Alexander was born on the 18th December 1883 to Captain Alexander William Maxwell Clark Kennedy, of Knockgray, Galloway, and Hon. Lettice Lucy Hewitt, third daughter of James, 4th Viscount Lifford.
His two elder brothers William Hew and Leopold James Clark-Kennedy had both already been at the school, by the time Alexander arrived in September 1898. Whilst at the school, he represented Ashburnham at Football. According to The Elizabethan, he was the best of “a poor lot” in the Ashburnham Football team in November 1893. He left in July 1902, the same year his younger brother Archibald Douglas Hewitt arrived at the school, and went on to Trinity College, Cambridge obtaining his BA in 1905.
He became one of H.M. Inspectors of Factories on the 31st of July 1906, but enlisted as 2nd Lieutenant with the Galloway Rifles (later known as the 5th Battalion of the King’s Own Scottish Borderers) the following October.

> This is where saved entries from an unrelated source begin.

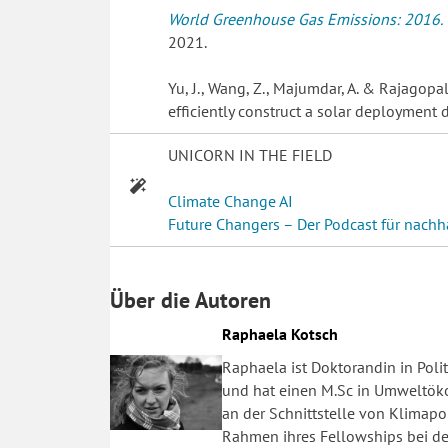
World Greenhouse Gas Emissions: 2016.
2021.
Yu, J., Wang, Z., Majumdar, A. & Rajagopa
efficiently construct a solar deployment 
UNICORN IN THE FIELD
Climate Change AI
Future Changers – Der Podcast für nachh
Über die Autoren
Raphaela Kotsch
Raphaela ist Doktorandin in Poli
und hat einen M.Sc in Umweltöko
an der Schnittstelle von Klimap
Rahmen ihres Fellowships bei der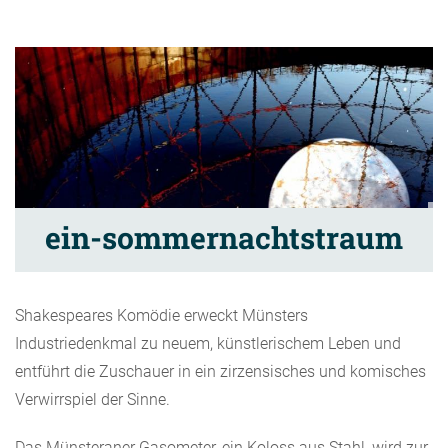
ein-sommernachtstraum
Shakespeares Komödie erweckt Münsters
Industriedenkmal zu neuem, künstlerischem Leben und
entführt die Zuschauer in ein zirzensisches und komisches
Verwirrspiel der Sinne.
Das Münsteraner Gasometer, ein Koloss aus Stahl, wird zur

He was promoted to Lieutenant in August 1907.
Alexander acted as secretary to the Employment of Children Act 1909. By January 1912, he was 1st division clerk in the Home Office, but was reappointed an Inspector of Factories 13th August 1912. He also undertook the role of honorary secretary of the Elizabethan club for a year.
Following the outbreak of war, Alexander re-joined the Scottish Borderers with the rank of Captain. He set out with them for Gallipoli in May 1915, but had to be invalided home in October. He was well enough to join his battalion in Egypt in April 1916.
He was killed in action near Gaza, Palestine, on 19th April 1917, and is memorialised on the Carsphairn war memorial, which was unveiled in 1923 by his elder brother William.